Глаза Барбары, только что светившиеся радостью, становились задумчивыми и приобретали испытующее выражение. После паузы она тихо интересовалась:
– Почему ты вдруг об этом заговорил?
Он отвечал, все еще строго барабаня пальцами по столу:
– Повсюду принято есть яйцо из яичной скорлупы и с солью. На вилле Брукнера яйцо поедают из бокала с шестью сортами различных приправ. Наверняка это очень оригинально. Но я не вижу причин насмехаться над человеком, который непривычен к такой оригинальности.
Барбара молчала, удивленно покачивая головой, и вставала. Он смотрел ей вслед, когда она своей небрежной походкой, немного волоча ноги, медленно двигалась по комнате. Внезапно ему приходило в голову: «Странно, на ней высокие сапожки, которые мне так нравятся, но на ее ногах они на меня не действуют так, как мне нужно. На ней сапожки – это просто часть спортивного костюма. У Джульетты они означают нечто другое…»
Думая в присутствии Барбары о Джульетте, он испытывал чувство злобного удовлетворения и отмщения за все обиды.
«Катайся себе верхом, – думал он язвительно, – готовь себе коктейли из яиц всмятку! А ты вот не знаешь, кого я сегодня встречу перед репетицией!»
И пока Барбара гордо и молча покидала комнату, он испытывал торжество супруга, обманывающего свою жену и кичащегося тем, что делает это так ловко.

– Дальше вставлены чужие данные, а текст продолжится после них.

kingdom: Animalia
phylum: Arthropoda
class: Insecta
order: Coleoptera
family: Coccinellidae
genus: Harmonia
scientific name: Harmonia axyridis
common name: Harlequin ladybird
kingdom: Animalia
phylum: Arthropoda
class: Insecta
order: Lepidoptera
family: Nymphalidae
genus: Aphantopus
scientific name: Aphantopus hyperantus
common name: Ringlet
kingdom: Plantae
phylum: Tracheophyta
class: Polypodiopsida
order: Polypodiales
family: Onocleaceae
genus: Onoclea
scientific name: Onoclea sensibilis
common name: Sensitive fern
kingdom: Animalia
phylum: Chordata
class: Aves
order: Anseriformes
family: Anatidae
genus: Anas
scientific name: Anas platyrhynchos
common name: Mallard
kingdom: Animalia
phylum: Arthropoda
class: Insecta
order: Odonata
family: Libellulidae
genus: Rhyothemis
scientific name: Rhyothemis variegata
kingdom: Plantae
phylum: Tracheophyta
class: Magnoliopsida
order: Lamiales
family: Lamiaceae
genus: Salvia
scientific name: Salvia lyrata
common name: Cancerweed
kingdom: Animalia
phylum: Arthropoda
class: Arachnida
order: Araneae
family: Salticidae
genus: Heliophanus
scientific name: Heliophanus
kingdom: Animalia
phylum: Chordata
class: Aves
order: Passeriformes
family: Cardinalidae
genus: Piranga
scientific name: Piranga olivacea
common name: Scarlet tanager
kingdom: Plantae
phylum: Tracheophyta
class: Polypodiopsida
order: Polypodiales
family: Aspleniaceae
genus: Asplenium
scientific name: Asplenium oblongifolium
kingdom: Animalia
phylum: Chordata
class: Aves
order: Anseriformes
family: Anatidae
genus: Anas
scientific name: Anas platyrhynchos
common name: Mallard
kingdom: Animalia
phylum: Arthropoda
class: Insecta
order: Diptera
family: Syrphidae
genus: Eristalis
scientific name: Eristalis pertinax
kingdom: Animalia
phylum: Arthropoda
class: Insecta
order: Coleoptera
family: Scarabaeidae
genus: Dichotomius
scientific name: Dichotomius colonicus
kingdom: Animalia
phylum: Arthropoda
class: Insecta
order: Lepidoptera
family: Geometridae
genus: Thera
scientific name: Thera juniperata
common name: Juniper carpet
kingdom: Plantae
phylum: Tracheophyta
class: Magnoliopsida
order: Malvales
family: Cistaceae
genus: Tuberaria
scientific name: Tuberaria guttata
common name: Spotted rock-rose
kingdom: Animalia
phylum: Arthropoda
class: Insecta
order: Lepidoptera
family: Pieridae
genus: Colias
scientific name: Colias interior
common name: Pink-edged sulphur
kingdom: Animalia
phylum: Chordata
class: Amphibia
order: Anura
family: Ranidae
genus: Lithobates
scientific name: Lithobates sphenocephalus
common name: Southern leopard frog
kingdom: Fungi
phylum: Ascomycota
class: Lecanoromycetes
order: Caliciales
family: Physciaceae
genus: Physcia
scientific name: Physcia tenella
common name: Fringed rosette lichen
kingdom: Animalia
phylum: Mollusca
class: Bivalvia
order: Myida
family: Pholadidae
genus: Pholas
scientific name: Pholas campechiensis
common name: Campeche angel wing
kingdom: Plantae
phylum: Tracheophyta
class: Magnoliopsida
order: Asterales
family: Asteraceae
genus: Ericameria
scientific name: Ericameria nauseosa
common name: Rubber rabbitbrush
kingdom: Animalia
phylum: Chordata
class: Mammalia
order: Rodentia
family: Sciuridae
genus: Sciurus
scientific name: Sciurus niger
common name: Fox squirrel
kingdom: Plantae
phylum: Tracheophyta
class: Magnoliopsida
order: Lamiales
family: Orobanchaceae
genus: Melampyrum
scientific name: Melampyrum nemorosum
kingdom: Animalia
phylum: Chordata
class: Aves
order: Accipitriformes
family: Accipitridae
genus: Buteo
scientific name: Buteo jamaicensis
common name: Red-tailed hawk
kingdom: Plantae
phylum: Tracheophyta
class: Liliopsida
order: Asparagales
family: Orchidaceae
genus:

Уже через неделю после возвращения Хендрик снова встретился со своей Черной Венерой. Она поджидала его вечером у театра. С каким сладострастным трепетом, с каким ужасом он вздрогнул, когда из подворотни его окликнул сиплый, столь знакомый голос:
– Гейнц!
Имя, которого он стыдился, от которого отказался… Но было сладко до ужаса услышать его из уст негритянки. Тем не менее он заставил себя грубо ее одернуть:
– Что ты себе позволяешь? Ты меня караулишь?!
В ответ она презрительно взмахнула красивой сильной рукой:
– Потише, моя радость! Будешь себя плохо вести, я приду в театр и закачу скандал!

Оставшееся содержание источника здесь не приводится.